We remember Martin Luther King Jr.

Jun Velasco

By Jun Velasco               

 

“Hate cannot drive out hate. Only love can do that,” Martin Luther King Jr.

 

THERE’s this guy who is hooked in illegal activities–jueteng, fishpens, gambling, etc.– who does not see the point why we have laws.

Could this be something of getting too close to the trees he can’t see the forest?

Or probably it’s a case of when you’ve been in a long or deep-seated habit, including being immersed in the negative, illegal or immoral, it becomes tough to see the big picture already.

So we are defined by our environment?

Which must be why there are still many among us who don’t see the evil or odium of certain acts due to long association. It’s environment defining our reality.

So why reject jueteng when our experience with is good; we receive cash, lots of cash even without working for it. Sinesuerte ka, but why turn your back on what gives lots of cash even if it’s immoral, illegal?

This brings up the question on values. It’s not fair game. It’s stealing because thru it you are promoting an evil, immoral, illegal society. You are violating God’s commandment.

The reason we have laws is so that we have order.  Break that and eventually we become a part of creating an evil society.

*          *          *          *

That Socratic wisdom “No man is to be reverenced more than the truth” has guided the excellent reportage and crusading character of the Sunday Punch.

That is why we consider it unthinkable that detractors would just so easily throw mud and venom at the paper when they get a scathing report in its pages. Scathing because truth pricks the conscience.

As history would show, a bullet could not snuff out the paper’s life.

Its voice, its crusade, its battle cry live in. How so?

Because truthful reporting is the voice of God.

*          *          *          *

Speaking of righteous cause, we can’t help remembering Nobel Peace Awardee, Dr. Martin Luther King, Jr., who  championed civil rights in America.

When he was young, everywhere in his hometown, he saw the signs, “WHITE ONLY.”

Every time Martin read the words, he felt bad, until he remembered what his mother told him: “You are as good as anyone.”

He became a minister like his father.

And he used the big words he had heard as a child from his parents and from the Bible. He studied the teachings of Mahatma Gandhi. He learned how the Indian nation won freedom without ever firing a gun.

Martin said “love,” when others said “hate.”

“Hate cannot drive out hate. Only love can do that.”

He said “together” when others said “separate.”

He said “peace” when others said “war.”

“Sooner or later, all the people of the world will have to discover a way to live together.”

In 1955 on a cold December day in Montgomery, Alabama, Rosa Parks was coming home from work. A white man told her to get up from her seat on the bus so he could sit.

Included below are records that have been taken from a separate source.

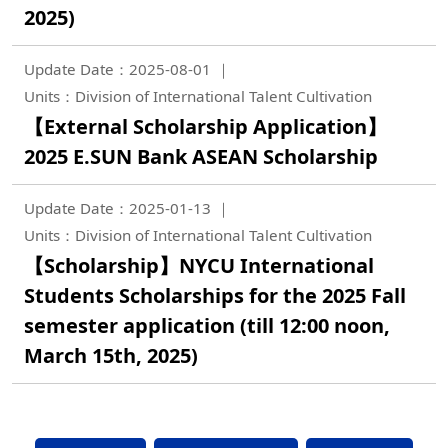
2025)
Update Date：2025-08-01
Units：Division of International Talent Cultivation
【External Scholarship Application】
2025 E.SUN Bank ASEAN Scholarship
Update Date：2025-01-13
Units：Division of International Talent Cultivation
【Scholarship】NYCU International
Students Scholarships for the 2025 Fall
semester application (till 12:00 noon,
March 15th, 2025)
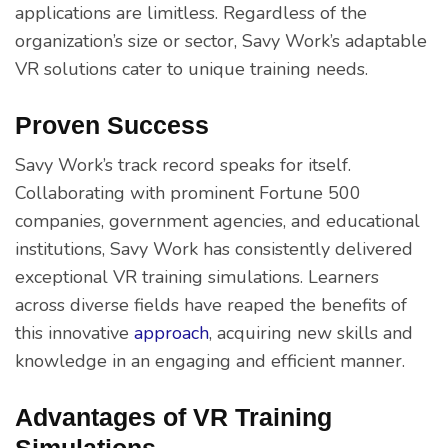
applications are limitless. Regardless of the
organization’s size or sector, Savy Work’s adaptable
VR solutions cater to unique training needs.
Proven Success
Savy Work’s track record speaks for itself.
Collaborating with prominent Fortune 500
companies, government agencies, and educational
institutions, Savy Work has consistently delivered
exceptional VR training simulations. Learners
across diverse fields have reaped the benefits of
this innovative
approach
, acquiring new skills and
knowledge in an engaging and efficient manner.
Advantages of VR Training
Simulations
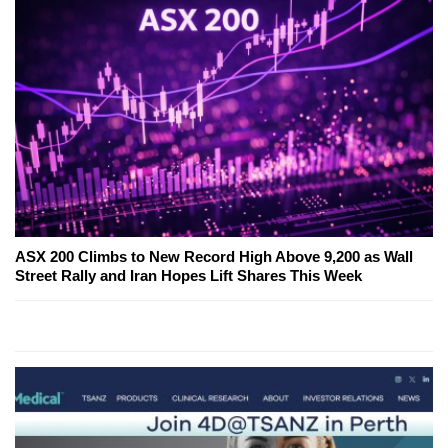
ASX 200 Climbs to New Record High Above 9,200 as Wall
Street Rally and Iran Hopes Lift Shares This Week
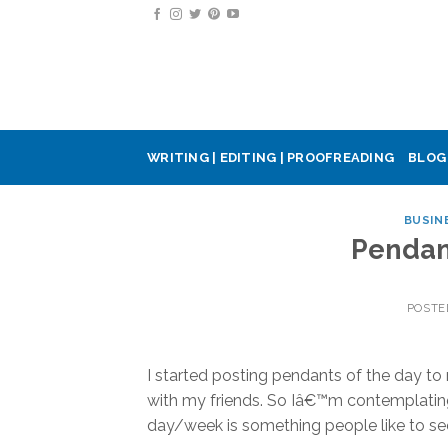
Skip
to
content
WRITING | EDITING | PROOFREADING
BLOG
BUSIN
Pendan
POSTE
I started posting pendants of the day t
with my friends. So Iâ€™m contemplating
day/week is something people like to se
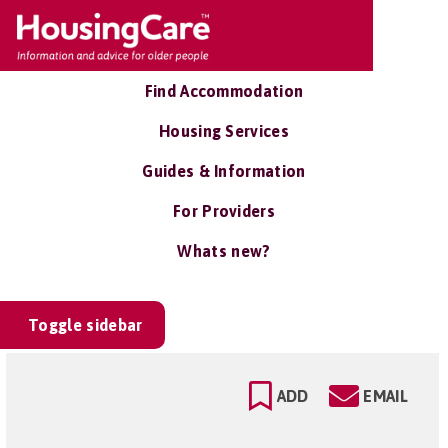
Find Accommodation
Housing Services
Guides & Information
For Providers
Whats new?
Toggle sidebar
ADD
EMAIL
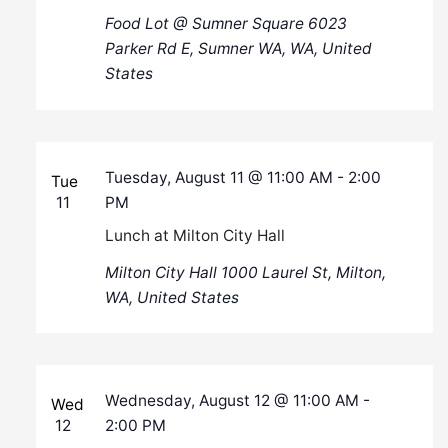
Food Lot @ Sumner Square
6023
Parker Rd E, Sumner WA, WA, United
States
Tuesday, August 11 @ 11:00 AM
-
2:00
Tue
11
PM
Lunch at Milton City Hall
Milton City Hall
1000 Laurel St, Milton,
WA, United States
Wednesday, August 12 @ 11:00 AM
-
Wed
12
2:00 PM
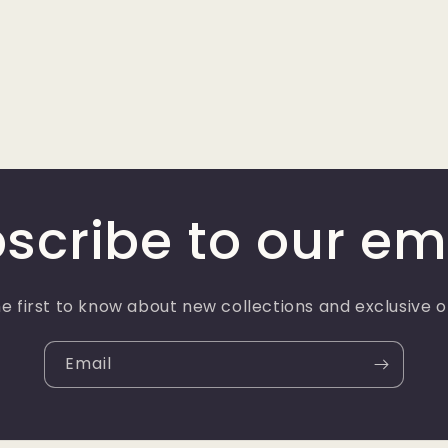
scribe to our em
e first to know about new collections and exclusive o
Email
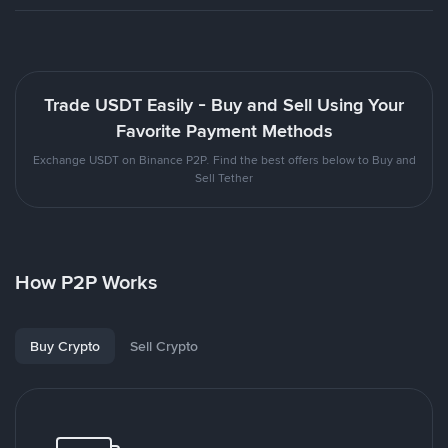
Trade USDT Easily - Buy and Sell Using Your
Favorite Payment Methods
Exchange USDT on Binance P2P. Find the best offers below to Buy and
Sell Tether
How P2P Works
Buy Crypto
Sell Crypto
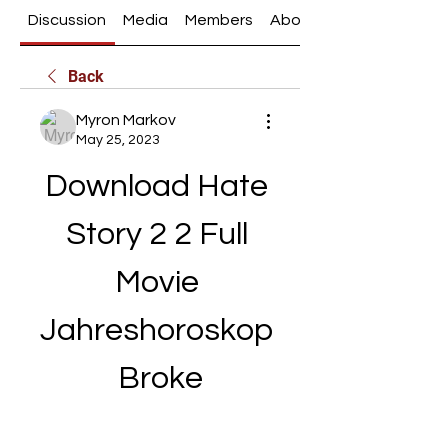
Discussion
Media
Members
About
Back
Myron Markov
May 25, 2023
Download Hate 
Story 2 2 Full 
Movie 
Jahreshoroskop 
Broke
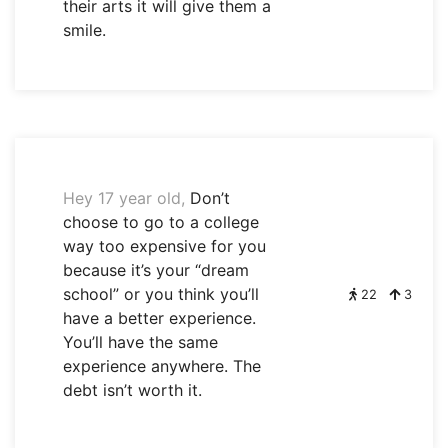
their arts it will give them a
smile.
Hey 17 year old,
Don’t
choose to go to a college
way too expensive for you
because it’s your “dream
school” or you think you’ll
22
3
have a better experience.
You’ll have the same
experience anywhere. The
debt isn’t worth it.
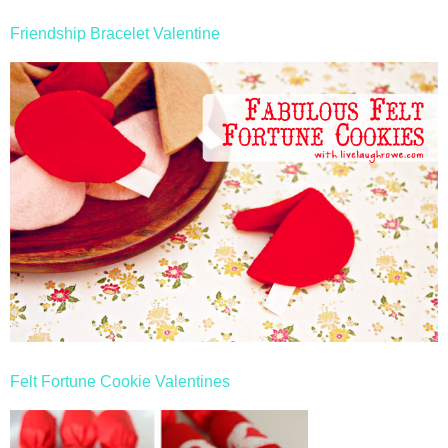
Friendship Bracelet Valentine
Felt Fortune Cookie Valentines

She said “No,” and was arrested.

Montgomery’s black citizens learned of her arrest.

It made them angry; they decided not to ride the buses until they could sit anywhere they wanted. For 281 days they walked to work and school and church; in rain and cold and in blistering heat. Martin walked with them, sang with them and prayed with them until the white city leaders agreed they could sit anywhere they wanted.

“When the history books are written, someone will say there lived black people who had the courage to stand up for their rights.”

Mayors and governors and police chiefs and judges ordered them to stop.

But they kept on marching. They have waited more than three hundred and forty years for our rights. They were jailed and beaten and murdered. But they kept on marching. Some black Americans wanted to fight back with their fists. Martin convinced them not to, by reminding them of the power of love.

“Love is the key to the problems of the world.”

“Remember, if I am stopped, this movement will not be stopped, because God I with this movement.”

“I have a dream that one day in Alabama little black boys and black girls will join hands with little white boys and white girls as sisters and brothers.”

After ten years of protests, the lawmakers in Washington voted to end segregation.

The WHITE ONLY signs in the South came down.

In 1964, he won the Nobel Peace Prize. He won it because he taught others to fight with words, not fists.

In April 1968 he went to Memphis, Tennessee.

He went to help garbage collectors who were on strike.

He walked with them and talked with them and sang with them and prayed with them.

On his second day there, he was shot.

He died.

His big words are alive for us today.”